If Phineas had maintained the wily caution which he had exercised for the past seven years, all might have been well. But there came a time when unneedfully he declared once more that he would never desert Marmaduke, and declaring it, hiccoughed so horribly and stared so glassily, that Doggie feared he might be ill. He had just lurched into Doggie’s own peacock-blue and ivory sitting-room when he was mournfully playing the piano.

“You’re unwell, Phineas. Let me get you something.”

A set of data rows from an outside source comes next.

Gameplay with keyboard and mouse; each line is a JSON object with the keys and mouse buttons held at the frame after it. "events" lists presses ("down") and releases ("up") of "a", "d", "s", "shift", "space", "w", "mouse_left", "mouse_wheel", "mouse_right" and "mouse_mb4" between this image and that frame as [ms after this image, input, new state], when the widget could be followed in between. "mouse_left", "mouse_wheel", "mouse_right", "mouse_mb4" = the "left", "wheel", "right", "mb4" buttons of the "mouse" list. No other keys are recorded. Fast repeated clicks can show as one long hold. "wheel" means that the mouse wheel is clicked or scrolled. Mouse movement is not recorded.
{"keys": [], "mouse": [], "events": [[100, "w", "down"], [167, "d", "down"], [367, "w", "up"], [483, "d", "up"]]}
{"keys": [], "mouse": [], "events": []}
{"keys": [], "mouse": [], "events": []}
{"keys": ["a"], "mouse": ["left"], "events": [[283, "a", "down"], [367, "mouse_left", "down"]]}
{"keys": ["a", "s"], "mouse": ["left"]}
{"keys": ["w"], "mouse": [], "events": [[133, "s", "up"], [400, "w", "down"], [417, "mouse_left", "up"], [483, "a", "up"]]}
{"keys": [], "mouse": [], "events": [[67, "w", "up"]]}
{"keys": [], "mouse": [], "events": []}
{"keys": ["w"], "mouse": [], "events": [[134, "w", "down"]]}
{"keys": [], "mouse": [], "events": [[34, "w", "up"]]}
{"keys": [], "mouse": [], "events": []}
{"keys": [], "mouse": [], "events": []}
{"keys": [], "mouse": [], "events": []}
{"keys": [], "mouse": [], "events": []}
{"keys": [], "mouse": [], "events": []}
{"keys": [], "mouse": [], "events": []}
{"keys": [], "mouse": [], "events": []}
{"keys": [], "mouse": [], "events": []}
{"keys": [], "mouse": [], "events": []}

“You’re right, laddie,” Phineas agreed, his legs giving way alarmingly, so that he collapsed on a brocade-covered couch. “It’s a touch of the sun, which I would give you to understand,” he continued with a self-preservatory flash, for it was an overcast day in June, “is often magnified in power when it is behind a cloud. A wee drop of whisky is what I require for a complete recovery.”

Doggie ran into the dining-room and returned with a decanter of whisky, glass and siphon – an adjunct to the sideboard since Mrs. Trevor’s death. Phineas filled half the tumbler with spirit, tossed it off, smiled fantastically, tried to rise, and rolled upon the carpet. Doggie, frightened, rang the bell. Peddle, the old butler, appeared.

“Mr. McPhail is ill. I can’t think what can be the matter with him.”

Peddle looked at the happy Phineas with the eyes of experience.

“If you will allow me to say so, sir,” said he, “the gentleman is dead drunk.”

And that was the beginning of the end of Phineas. He lost grip of himself. He became the scarlet scandal of Durdlebury and the terror of Doggie’s life. The Dean came to the rescue of a grateful nephew. A swift attack of delirium tremens crowned and ended Phineas McPhail’s Durdlebury career.

“My boy,” said the Dean on the day of Phineas’s expulsion, “I don’t want to rub it in unduly, but I’ve warned your poor mother for years, and you for months, against this bone-idle, worthless fellow. Neither of you would listen to me. But you see that I was right. Perhaps now you may be more inclined to take my advice.”

“Yes, Uncle,” replied Doggie submissively.

The Dean, a comfortable florid man in the early sixties, took up his parable and expounded it for three-quarters of an hour. If ever young man heard that which was earnestly meant for his welfare, Doggie heard it from his Very Reverend Uncle’s lips.

“And now, my dear boy,” said the Dean by way of peroration, “you cannot but understand that it is your bounden duty to apply yourself to some serious purpose in life.”

“I do,” said Doggie. “I’ve been thinking over it for a long time. I’m going to gather material for a history of wall-papers.”